I won't even pay lip-service to intolerance – and in the past few days it's reached the stage where even saying nothing won't get you by. You join in or you're ostracized. In words of one syllable, my darling – I won't, so I am.'

'Oh, God, love -I didn't realize!'

'I didn't tell you because you had plenty on your plate -and I'm happy when you're here and busy studying when you're not. But since you're worrying about the same thing from a different angle, we might as well compare notes.'

'The bitches,' Philip muttered.

'Oh, don't blame them too much – they're just swimming with the tide and worrying about their place in the pecking order. If you want to get angry, think about the people who started the tide and are keeping it going.'

'I work for them, unfortunately.'

'Now don't you start feeling guilty. All you do is feed 'em clean air.'

'Which is more than they deserve.'

'Probably,' she laughed.

It struck Philip that Betty laughing in a whisper was irresistibly sexy, and he began kissing her. She responded and they were swept away by a sudden mutual passion, neither having to woo the other, both plunging simultaneously into a little tornado of longing and gratification that left them exhausted and silent, clinging to each other in the blackness.

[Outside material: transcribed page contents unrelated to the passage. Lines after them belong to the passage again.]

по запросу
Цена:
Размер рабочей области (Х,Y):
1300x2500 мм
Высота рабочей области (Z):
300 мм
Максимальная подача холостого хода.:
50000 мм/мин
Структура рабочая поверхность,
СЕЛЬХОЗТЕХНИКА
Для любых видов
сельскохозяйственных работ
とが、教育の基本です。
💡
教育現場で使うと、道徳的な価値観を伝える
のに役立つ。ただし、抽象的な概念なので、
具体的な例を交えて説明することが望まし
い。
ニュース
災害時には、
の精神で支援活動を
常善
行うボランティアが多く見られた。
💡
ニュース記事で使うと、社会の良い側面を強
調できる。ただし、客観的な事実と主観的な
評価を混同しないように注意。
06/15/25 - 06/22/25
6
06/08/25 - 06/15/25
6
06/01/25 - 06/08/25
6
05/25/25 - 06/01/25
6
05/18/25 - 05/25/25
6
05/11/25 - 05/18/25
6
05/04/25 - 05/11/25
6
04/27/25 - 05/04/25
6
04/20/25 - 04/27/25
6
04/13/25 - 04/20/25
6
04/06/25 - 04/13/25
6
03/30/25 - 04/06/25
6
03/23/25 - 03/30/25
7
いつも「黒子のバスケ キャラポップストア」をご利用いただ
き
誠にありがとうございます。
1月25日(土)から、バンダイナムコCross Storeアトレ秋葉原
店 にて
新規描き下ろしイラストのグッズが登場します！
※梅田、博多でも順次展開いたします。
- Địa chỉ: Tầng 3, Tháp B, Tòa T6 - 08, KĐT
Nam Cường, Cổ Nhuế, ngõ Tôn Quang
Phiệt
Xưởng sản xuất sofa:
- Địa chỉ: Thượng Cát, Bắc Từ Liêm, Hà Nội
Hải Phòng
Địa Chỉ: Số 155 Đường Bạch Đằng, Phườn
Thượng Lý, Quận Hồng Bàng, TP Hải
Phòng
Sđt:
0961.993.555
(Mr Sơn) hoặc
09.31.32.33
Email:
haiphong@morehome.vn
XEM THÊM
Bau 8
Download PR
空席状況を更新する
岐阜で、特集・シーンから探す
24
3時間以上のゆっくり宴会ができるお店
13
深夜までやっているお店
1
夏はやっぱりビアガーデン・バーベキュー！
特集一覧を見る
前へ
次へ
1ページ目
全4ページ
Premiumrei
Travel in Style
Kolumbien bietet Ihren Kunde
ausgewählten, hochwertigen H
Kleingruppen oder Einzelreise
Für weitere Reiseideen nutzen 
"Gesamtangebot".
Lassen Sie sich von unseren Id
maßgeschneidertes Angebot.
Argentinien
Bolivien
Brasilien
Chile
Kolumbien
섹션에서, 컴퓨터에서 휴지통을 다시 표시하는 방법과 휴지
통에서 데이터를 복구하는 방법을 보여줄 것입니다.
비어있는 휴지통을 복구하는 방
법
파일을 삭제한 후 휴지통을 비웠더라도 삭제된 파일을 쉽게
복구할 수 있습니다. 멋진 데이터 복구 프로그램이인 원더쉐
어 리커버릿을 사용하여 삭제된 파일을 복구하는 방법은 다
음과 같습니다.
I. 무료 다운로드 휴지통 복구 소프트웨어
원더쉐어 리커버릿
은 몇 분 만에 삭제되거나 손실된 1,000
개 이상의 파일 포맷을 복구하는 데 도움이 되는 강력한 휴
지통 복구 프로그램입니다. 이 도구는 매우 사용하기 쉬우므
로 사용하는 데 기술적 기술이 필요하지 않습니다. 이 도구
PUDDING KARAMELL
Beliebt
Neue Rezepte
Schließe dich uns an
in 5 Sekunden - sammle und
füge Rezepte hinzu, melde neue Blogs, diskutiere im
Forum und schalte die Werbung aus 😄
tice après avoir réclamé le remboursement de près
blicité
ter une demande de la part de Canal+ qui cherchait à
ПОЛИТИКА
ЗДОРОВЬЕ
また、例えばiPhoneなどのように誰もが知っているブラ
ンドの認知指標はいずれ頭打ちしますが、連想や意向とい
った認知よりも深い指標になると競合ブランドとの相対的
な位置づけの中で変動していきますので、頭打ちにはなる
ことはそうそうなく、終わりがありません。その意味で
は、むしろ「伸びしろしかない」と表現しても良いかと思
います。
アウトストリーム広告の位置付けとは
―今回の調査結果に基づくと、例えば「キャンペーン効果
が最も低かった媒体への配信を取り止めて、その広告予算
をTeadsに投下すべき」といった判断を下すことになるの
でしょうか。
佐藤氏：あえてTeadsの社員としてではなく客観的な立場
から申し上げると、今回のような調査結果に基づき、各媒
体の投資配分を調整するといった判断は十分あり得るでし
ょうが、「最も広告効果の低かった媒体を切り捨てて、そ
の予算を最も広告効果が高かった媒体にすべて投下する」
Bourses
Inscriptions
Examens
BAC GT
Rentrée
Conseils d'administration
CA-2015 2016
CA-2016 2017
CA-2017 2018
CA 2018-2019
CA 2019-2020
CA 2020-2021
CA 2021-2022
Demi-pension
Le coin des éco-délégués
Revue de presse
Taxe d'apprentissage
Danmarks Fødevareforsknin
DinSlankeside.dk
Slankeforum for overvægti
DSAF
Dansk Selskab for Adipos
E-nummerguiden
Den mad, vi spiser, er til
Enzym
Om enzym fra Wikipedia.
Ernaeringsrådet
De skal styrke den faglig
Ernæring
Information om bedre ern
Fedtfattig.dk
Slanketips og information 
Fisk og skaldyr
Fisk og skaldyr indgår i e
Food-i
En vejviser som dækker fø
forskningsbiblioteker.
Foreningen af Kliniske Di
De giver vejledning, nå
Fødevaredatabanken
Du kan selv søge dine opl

As they were drifting into sleep, Betty said unexpectedly: 'We'll make out, darling. We'll get through this thing.'

'But how?'

'I don't know,' Betty told him. 'Yet.'

Miss Smith and Eileen had managed for a while, in spite of everything, to make the most of their holiday. Petrol could still be bought, the weather was fine, and although the news did nothing to calm their forebodings, there seemed to be no reason for them as yet to go to ground or even to take up their prudently planned position near the geographical centre of the island. So they had continued to wander, visiting favourite places, swimming, sunbathing, and (Miss Smith's unspoken aim) restoring the shocked Eileen to something resembling normality. Eileen was certainly much better; she smiled more, her dark curls were springy again and the contrast between her browning body and her white bikini-protected triangles was almost Mediterranean. To only one thing was she neurotically vulnerable – any mention of man-inflicted violent death; about that she had none of a nurse's stoicism but betrayed immediate distress, however academic the discussion or however distant the news. It was as though, Miss Smith thought, she was still haunted by the chasm which had opened at her feet during her time at the Banwell Emergency Unit – the dread that 'One day soon, one of us is going to kill one of them'. She had never repeated that confession, though she did not avoid discussion of the Unit and its significance. Miss Smith sensed that buried inside her, thrust impulsively below the threshold of awareness, was the unfaceable knowledge that 'us' had included herself, Eileen. One day, Miss Smith knew, that guilt would have to be exorcised; but not yet – and meanwhile anything that approached its defences produced the telltale distress. Even the one occasion when Miss Smith got out her.22 and shot a rabbit for dinner had plunged Eileen into a trembling silence and for all her operating-theatre experience she had had to go for a walk while Miss Smith skinned it, though she had regained control of herself sufficiently to eat it once it was cooked and thus less recognizable. Miss Smith decided hunting could wait till it became really necessary.